Capacity and Affinity Markers: Researching Your Donors


Prospect research is key to effective fundraising. Capacity and affinity markers can signal that a donor may be interested in and able to give to your mission.

Encountering roadblocks is a normal part of nonprofit fundraising, no matter if you’re working to get a capital campaign off the ground, applying for a competitive grant, or putting a crowdfunding campaign into action. Roadblocks can be avoided by knowing your target audience.

This is where prospect research comes in. Prospect research is the process of finding potential major donors for your organization. Putting in the effort to carefully identify these donors pays off by helping your organization better use its time and resources to more effectively target major donors and to build genuine relationships with them. Identifying major donors also helps to secure major gifts, planned gifts, sponsorships, and other forms of support.

If your organization is ready to say goodbye to taking shots in the dark with its fundraising efforts and dive into prospect research, it may be advantageous to seek the help of a prospect research consultant. A consultant is an expert who is knowledgeable about the prospect research process and has experience with dedicated prospect research tools. These might include government records, donor CRMs, prospect generator tools, and prospect research databases.

But what will a prospect research consultant do with these tools? They’ll be looking for indicators that a donor has the wealth and the personal interest in your cause that signals they may want to get involved. These are called capacity (wealth) and affinity (personal interest) markers. In this article, we’ll dig deeper into these two types of markers to help you better understand the process of prospect research. Let’s get started!

Capacity Markers

If a prospect researcher identifies a potential major donor who has capacity markers, what they’re seeing is an indicator of wealth. This means that the potential donor may very well be in a financial position that would allow them to make significant contributions to your cause.

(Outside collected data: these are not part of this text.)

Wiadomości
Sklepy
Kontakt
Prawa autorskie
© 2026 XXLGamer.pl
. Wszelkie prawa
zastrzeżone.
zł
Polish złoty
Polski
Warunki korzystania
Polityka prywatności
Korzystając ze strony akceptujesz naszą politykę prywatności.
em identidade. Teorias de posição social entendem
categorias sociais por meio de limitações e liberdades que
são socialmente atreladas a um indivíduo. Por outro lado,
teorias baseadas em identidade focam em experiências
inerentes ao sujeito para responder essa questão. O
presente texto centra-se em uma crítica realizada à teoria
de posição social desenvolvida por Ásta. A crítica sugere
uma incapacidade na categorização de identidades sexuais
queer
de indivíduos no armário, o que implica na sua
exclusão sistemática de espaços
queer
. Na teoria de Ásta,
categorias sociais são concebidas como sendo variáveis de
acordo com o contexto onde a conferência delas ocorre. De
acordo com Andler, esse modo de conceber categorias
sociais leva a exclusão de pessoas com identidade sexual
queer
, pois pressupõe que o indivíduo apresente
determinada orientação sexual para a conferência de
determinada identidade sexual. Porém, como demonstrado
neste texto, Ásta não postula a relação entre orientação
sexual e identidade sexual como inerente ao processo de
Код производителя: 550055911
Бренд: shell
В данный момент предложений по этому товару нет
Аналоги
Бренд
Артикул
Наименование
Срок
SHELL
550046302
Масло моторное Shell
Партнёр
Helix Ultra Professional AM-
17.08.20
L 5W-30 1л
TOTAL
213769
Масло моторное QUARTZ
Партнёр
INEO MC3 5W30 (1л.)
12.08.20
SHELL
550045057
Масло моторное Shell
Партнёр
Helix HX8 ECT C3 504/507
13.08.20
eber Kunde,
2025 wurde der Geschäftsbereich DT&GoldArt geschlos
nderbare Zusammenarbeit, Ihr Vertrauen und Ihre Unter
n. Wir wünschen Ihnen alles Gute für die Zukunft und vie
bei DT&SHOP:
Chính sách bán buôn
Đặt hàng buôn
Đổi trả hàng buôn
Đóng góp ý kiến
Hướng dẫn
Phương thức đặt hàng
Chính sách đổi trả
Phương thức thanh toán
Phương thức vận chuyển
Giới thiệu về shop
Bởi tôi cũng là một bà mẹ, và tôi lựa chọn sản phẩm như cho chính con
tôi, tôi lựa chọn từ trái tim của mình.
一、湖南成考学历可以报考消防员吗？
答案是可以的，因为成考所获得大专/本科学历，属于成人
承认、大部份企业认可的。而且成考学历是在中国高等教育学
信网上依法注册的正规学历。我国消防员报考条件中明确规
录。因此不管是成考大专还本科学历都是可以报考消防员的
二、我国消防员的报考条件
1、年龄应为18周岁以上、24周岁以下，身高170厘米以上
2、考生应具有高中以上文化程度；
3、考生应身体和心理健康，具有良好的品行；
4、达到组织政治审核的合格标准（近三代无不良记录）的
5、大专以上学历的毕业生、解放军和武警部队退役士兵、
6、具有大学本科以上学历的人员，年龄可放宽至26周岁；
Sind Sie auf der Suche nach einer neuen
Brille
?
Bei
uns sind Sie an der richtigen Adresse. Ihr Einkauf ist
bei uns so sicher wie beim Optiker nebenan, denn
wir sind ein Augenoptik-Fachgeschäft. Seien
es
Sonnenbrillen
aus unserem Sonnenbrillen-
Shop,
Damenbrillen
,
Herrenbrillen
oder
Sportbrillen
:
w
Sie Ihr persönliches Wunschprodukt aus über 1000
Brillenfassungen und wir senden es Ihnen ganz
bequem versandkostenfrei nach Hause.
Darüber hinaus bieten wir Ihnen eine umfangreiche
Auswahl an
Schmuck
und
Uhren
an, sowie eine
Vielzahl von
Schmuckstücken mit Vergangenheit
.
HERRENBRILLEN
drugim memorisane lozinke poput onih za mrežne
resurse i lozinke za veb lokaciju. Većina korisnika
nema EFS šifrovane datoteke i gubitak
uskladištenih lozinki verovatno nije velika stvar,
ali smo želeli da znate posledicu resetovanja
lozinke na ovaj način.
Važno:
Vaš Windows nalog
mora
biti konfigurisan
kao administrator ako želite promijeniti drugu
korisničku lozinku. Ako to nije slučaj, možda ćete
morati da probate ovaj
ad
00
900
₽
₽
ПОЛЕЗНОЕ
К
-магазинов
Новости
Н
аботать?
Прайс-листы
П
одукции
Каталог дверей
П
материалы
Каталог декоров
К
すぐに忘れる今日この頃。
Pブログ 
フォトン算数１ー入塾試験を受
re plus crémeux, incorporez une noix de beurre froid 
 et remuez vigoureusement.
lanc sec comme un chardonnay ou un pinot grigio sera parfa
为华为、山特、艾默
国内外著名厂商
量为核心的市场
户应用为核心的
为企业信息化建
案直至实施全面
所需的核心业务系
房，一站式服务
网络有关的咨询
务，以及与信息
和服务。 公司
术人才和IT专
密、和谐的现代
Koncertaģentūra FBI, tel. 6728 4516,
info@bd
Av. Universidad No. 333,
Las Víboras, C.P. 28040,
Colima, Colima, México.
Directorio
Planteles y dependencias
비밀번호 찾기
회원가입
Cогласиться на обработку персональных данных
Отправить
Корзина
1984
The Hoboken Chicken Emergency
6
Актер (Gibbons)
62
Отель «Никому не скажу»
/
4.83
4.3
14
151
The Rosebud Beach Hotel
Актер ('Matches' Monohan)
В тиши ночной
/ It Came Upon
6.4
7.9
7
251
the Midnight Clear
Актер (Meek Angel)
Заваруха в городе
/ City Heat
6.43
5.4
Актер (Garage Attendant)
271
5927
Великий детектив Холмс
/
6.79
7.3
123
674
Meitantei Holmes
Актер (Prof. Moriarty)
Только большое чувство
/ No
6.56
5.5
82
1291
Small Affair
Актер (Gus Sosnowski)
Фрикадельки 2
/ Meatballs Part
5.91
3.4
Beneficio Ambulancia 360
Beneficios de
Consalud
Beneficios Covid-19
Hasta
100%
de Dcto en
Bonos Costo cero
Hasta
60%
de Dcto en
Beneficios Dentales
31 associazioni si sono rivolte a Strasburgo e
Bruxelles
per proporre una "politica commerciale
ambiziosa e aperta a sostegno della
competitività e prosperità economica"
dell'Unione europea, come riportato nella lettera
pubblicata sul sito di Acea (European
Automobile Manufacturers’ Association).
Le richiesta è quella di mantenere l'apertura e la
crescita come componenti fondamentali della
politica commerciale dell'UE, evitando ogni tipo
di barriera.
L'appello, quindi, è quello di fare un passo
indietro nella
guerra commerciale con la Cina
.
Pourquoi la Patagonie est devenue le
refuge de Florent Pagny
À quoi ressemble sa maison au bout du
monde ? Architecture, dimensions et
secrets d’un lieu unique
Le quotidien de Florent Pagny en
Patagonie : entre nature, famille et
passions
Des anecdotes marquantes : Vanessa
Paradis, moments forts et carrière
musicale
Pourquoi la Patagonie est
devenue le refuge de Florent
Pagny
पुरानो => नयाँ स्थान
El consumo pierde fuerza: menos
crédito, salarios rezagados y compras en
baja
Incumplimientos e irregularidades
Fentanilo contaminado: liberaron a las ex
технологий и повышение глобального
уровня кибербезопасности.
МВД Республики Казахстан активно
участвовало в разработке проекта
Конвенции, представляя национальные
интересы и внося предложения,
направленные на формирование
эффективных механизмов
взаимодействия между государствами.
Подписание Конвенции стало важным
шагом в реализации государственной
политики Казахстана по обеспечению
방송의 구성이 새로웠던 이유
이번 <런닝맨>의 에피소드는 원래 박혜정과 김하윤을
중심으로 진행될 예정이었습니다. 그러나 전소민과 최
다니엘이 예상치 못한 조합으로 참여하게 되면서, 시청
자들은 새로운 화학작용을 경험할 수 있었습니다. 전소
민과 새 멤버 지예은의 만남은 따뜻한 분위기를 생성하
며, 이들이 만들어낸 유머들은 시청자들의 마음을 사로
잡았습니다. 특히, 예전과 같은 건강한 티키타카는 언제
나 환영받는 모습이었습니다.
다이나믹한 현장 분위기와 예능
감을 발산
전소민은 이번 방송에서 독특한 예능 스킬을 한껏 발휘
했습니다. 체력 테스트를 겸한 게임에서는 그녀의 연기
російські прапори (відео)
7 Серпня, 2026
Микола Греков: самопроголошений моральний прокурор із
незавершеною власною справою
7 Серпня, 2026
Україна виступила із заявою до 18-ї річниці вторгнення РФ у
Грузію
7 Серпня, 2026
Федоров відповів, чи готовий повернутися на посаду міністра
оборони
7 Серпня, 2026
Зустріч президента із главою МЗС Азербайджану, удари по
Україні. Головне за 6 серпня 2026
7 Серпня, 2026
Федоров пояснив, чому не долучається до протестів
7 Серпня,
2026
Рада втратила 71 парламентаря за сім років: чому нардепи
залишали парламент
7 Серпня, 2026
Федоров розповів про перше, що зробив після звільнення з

While prospect research doesn’t mean you get to know the exact balance of a potential donor’s bank account, it does mean that you’ll see signs that the person has considerable wealth. These might include:

  • real estate ownership;
  • stock holdings; and/or,
  • business affiliations.

While it might be tempting to stop prospecting when you find these markers for the sake of moving forward with your fundraising tactics, capacity markers only tell half of the potential donor’s story. You’ll need to make sure the potential donor also has affinity markers. Otherwise, you’ll really only be conducting a wealth screening, which is much more useful for evaluating existing donors that you already have a relationship with, as you’ll see when we explore the crucial next step.

Affinity Markers

Affinity markers indicate that a potential donor has or could have a genuine personal interest in or connection to your organization’s mission. Affinity markers are critical for effective prospect research because they remind fundraisers that major donors aren’t just blank checks. After all, just because someone has wealth doesn’t mean they want to hand that wealth out to anyone who asks. They want to make meaningful financial contributions.

Affinity markers require prospect researchers to take a look at a potential donor’s history of giving back to their community. These markers might include:

  • political involvement;
  • donation history and past involvement with your organization or similar organizations ;
  • professional and personal connections with other donors in your database; and,
  • previous experience with grantseeking or selecting grant recipients.

According to Donorly’s guide to prospect research, affinity markers allow you to “strengthen your initial outreach with prospects, tapping into the points that you already know will motivate them.” This means that affinity markers empower you to look past the numbers and see the human side of a potential donor so you can make real, lasting connections with them.

Action steps you can take today
  • Invest in prospect research tools that can help you better identify these markers.
  • Better yet, hire a prospect research consultant to take care of it for you. You can even hire consultants who specialize in both prospect research and fundraising, so you can have expert help fine tuning your nonprofit’s overall strategy.
  • Use what you learn from prospect research to cultivate genuine relationships with the donors you find through your research. Getting to know your donors will help you retain their support, making your fundraising efforts more effective and meaningful.